Dans l’actuel parti socialiste (ainsi que dans la SFIO qui l’a précédé) c’est le contraire. Il y a sans doute un fonctionnement qui se veut démocratique, mais il n’y a pas de centralisme. Quand il y a un désaccord, un litige, on ne tranche pas et il se forme des factions de sous sous groupe de tendances. Du coup, jamais une décision ne peut être générale et c’est un terrain fertile pour que des aventuriers de tout poil, navigant à vue dans ce marais brumeux, se dotent de partisans qui les mèneront à une carrière personnelle fructueuse et valorisante. Il est à noter que les sensibilités (comme ils disent) du PS ne se différencient pas par des définitions philosophiques divergentes, mais seulement par le nom de leurs chefs de file.

Ne trouvez-vous pas qu’il serait astucieux et urgent de créer une organisation structurée des attentes et des espérances de la population ? Cela vous semble-t-il tellement saugrenu que les populations tentent de dégager ce qu’elles attendent réellement de la vie et comment elles envisagent d’y parvenir ?

La prochaine fois, nous essaierons d’imaginer ce que pourrait être une organisation de la population.

 

Commentaires: 2
  • #2

    thilloy marcus (lundi, 13 mai 2019 16:12)

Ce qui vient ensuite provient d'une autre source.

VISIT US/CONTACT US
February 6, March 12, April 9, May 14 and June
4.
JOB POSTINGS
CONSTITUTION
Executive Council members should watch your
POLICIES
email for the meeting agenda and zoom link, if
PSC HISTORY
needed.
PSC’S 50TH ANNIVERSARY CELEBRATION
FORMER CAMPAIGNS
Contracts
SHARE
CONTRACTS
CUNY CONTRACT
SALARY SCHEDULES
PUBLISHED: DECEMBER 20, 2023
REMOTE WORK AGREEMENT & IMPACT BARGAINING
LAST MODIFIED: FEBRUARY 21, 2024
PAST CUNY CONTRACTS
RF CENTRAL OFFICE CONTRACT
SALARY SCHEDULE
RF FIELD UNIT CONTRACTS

    comme toujours l' analyse et le développement très pédagogique .C'est vrai il faut pour la participation de tous à tous les niveaux locaux ou nationaux et sur les différents sujets concernant les citoyens amener des citoyens pris au hasard avec rémunération du citoyen et celle de l'entreprise qui laisse partir son employé pour qu'elle puisse renouveler son employé et une formation si nécessaire pour ce dernier ,mais aujourd'hui il faut absolument que plus de citoyens puissent intervenir en ce qui concerne le pays ,les citoyens ,l'Europe et ce qui se passe dans le monde donc la géopolitique .etc

  • #1

    bal (mercredi, 02 janvier 2019 12:03)

    faire de petites choses, mais les faire bien.